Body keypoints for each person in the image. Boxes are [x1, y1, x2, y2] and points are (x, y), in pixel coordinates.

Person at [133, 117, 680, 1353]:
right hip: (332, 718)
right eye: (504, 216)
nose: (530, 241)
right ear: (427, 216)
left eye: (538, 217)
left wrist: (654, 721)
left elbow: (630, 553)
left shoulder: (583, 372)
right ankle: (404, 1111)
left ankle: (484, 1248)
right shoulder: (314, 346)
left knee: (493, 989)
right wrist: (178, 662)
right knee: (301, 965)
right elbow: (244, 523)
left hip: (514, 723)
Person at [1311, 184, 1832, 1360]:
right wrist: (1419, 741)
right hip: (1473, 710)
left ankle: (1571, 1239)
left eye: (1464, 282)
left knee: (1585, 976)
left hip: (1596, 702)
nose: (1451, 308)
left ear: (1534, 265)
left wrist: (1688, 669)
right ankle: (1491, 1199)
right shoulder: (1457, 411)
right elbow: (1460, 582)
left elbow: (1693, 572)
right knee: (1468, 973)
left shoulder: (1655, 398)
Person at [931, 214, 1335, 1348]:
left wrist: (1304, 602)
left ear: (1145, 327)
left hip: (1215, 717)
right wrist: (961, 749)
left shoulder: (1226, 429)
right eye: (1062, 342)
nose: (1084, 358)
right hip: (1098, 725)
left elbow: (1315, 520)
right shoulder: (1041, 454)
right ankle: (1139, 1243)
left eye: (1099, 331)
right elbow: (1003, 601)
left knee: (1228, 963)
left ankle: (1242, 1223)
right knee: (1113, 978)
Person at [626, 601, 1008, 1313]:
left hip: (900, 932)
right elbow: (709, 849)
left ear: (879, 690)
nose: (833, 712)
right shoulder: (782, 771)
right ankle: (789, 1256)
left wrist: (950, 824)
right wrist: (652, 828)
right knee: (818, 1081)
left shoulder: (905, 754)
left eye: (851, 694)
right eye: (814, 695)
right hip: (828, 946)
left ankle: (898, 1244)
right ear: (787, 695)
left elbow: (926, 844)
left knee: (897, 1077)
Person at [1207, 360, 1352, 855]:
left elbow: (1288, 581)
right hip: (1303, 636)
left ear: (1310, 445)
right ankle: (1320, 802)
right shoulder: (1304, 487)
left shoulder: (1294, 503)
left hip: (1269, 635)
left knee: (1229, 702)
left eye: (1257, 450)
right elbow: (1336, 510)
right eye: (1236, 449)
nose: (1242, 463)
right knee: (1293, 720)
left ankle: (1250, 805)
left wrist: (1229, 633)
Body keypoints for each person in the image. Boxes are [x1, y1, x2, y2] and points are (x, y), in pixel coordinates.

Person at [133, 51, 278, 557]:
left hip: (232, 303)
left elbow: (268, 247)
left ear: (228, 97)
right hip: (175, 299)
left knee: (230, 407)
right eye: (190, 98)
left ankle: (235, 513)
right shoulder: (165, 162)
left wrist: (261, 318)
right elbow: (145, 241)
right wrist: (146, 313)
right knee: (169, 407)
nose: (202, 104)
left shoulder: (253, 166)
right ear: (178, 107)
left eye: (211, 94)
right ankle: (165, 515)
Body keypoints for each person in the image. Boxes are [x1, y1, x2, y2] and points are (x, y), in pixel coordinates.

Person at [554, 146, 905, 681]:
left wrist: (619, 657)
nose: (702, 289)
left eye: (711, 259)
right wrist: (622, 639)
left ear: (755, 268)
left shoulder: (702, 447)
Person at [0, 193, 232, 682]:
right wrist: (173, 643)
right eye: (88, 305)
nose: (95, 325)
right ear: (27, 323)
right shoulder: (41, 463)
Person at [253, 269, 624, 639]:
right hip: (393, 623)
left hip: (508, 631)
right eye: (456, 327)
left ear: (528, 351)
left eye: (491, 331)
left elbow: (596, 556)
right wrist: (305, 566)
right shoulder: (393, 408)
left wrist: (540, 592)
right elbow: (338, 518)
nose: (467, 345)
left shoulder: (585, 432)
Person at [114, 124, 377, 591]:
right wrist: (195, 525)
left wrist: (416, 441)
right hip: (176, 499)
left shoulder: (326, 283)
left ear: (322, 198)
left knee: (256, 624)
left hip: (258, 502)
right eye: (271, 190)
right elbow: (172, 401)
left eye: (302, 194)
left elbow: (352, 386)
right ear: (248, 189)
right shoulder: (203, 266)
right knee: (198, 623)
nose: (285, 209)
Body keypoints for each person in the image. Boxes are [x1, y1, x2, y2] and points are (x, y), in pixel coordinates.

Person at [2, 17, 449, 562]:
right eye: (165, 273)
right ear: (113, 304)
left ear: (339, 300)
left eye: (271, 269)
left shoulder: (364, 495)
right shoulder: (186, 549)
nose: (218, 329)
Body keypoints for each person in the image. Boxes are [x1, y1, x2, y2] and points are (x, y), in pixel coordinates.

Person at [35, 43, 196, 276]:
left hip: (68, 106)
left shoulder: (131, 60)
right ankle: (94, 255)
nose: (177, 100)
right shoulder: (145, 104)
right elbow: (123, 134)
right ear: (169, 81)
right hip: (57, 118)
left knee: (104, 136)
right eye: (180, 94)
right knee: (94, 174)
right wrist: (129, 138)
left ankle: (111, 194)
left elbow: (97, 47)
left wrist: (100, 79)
● ● ●
Problem to work on =
Print the material in full. Keep it exactly as it is.

Answer to this task =
Body keypoints for each person in the image. Boxes are [x1, y1, x2, y2] and points are (x, y), in pixel coordinates.

Person at [133, 117, 680, 1353]:
right hip: (332, 718)
right eye: (504, 216)
nose: (530, 241)
right ear: (427, 216)
left eye: (538, 217)
left wrist: (654, 721)
left elbow: (630, 553)
left shoulder: (583, 372)
right ankle: (404, 1111)
left ankle: (484, 1248)
right shoulder: (314, 346)
left knee: (493, 989)
right wrist: (178, 662)
right knee: (301, 965)
right elbow: (244, 523)
left hip: (514, 723)
Person at [1311, 184, 1832, 1360]:
right wrist: (1419, 741)
right hip: (1473, 710)
left ankle: (1571, 1239)
left eye: (1464, 282)
left knee: (1585, 976)
left hip: (1596, 702)
nose: (1451, 308)
left ear: (1534, 265)
left wrist: (1688, 669)
right ankle: (1491, 1199)
right shoulder: (1457, 411)
right elbow: (1460, 582)
left elbow: (1693, 572)
right knee: (1468, 973)
left shoulder: (1655, 398)
Person at [931, 214, 1335, 1348]:
left wrist: (1304, 602)
left ear: (1145, 327)
left hip: (1215, 717)
right wrist: (961, 749)
left shoulder: (1226, 429)
right eye: (1062, 342)
nose: (1084, 358)
right hip: (1098, 725)
left elbow: (1315, 520)
right shoulder: (1041, 454)
right ankle: (1139, 1243)
left eye: (1099, 331)
right elbow: (1003, 601)
left knee: (1228, 963)
left ankle: (1242, 1223)
right knee: (1113, 978)
Person at [626, 601, 1008, 1313]:
left hip: (900, 932)
right elbow: (709, 849)
left ear: (879, 690)
nose: (833, 712)
right shoulder: (782, 771)
right ankle: (789, 1256)
left wrist: (950, 824)
right wrist: (652, 828)
right knee: (818, 1081)
left shoulder: (905, 754)
left eye: (851, 694)
right eye: (814, 695)
right hip: (828, 946)
left ankle: (898, 1244)
right ear: (787, 695)
left elbow: (926, 844)
left knee: (897, 1077)
Person at [1207, 360, 1352, 855]:
left elbow: (1288, 581)
right hip: (1303, 636)
left ear: (1310, 445)
right ankle: (1320, 802)
right shoulder: (1304, 487)
left shoulder: (1294, 503)
left hip: (1269, 635)
left knee: (1229, 702)
left eye: (1257, 450)
right elbow: (1336, 510)
right eye: (1236, 449)
nose: (1242, 463)
right knee: (1293, 720)
left ankle: (1250, 805)
left wrist: (1229, 633)
Body keypoints for each person in the image. Boxes are [x1, y1, x2, y2] and points are (x, y), in pixel coordinates.

Person at [133, 51, 278, 557]:
left hip: (232, 303)
left elbow: (268, 247)
left ear: (228, 97)
right hip: (175, 299)
left knee: (230, 407)
right eye: (190, 98)
left ankle: (235, 513)
right shoulder: (165, 162)
left wrist: (261, 318)
right elbow: (145, 241)
right wrist: (146, 313)
right knee: (169, 407)
nose: (202, 104)
left shoulder: (253, 166)
right ear: (178, 107)
left eye: (211, 94)
right ankle: (165, 515)
Body keypoints for each person in the image. Boxes are [x1, y1, x2, y2] and points are (x, y), in pixel coordinates.

Person at [554, 146, 905, 681]:
left wrist: (619, 657)
nose: (702, 289)
left eye: (711, 259)
right wrist: (622, 639)
left ear: (755, 268)
left shoulder: (702, 447)
Person at [0, 193, 232, 682]:
right wrist: (173, 643)
right eye: (88, 305)
nose: (95, 325)
right ear: (27, 323)
right shoulder: (41, 463)
Person at [253, 269, 624, 639]:
right hip: (393, 623)
left hip: (508, 631)
right eye: (456, 327)
left ear: (528, 351)
left eye: (491, 331)
left elbow: (596, 556)
right wrist: (305, 566)
right shoulder: (393, 408)
left wrist: (540, 592)
right elbow: (338, 518)
nose: (467, 345)
left shoulder: (585, 432)
Person at [114, 124, 377, 591]:
right wrist: (195, 525)
left wrist: (416, 441)
right hip: (176, 499)
left shoulder: (326, 283)
left ear: (322, 198)
left knee: (256, 624)
left hip: (258, 502)
right eye: (271, 190)
right elbow: (172, 401)
left eye: (302, 194)
left elbow: (352, 386)
right ear: (248, 189)
right shoulder: (203, 266)
right knee: (198, 623)
nose: (285, 209)
Body keypoints for each person in the image. Boxes are [x1, y1, x2, y2] and points are (x, y), in pixel coordinates.

Person at [2, 17, 449, 562]:
right eye: (165, 273)
right ear: (113, 304)
left ear: (339, 300)
left eye: (271, 269)
left shoulder: (364, 495)
right shoulder: (186, 549)
nose: (218, 329)
Body keypoints for each person in the image. Boxes are [x1, y1, x2, y2] and points are (x, y), in pixel coordinates.

Person at [35, 43, 196, 276]:
left hip: (68, 106)
left shoulder: (131, 60)
right ankle: (94, 255)
nose: (177, 100)
right shoulder: (145, 104)
right elbow: (123, 134)
right ear: (169, 81)
right hip: (57, 118)
left knee: (104, 136)
right eye: (180, 94)
right knee: (94, 174)
right wrist: (129, 138)
left ankle: (111, 194)
left elbow: (97, 47)
left wrist: (100, 79)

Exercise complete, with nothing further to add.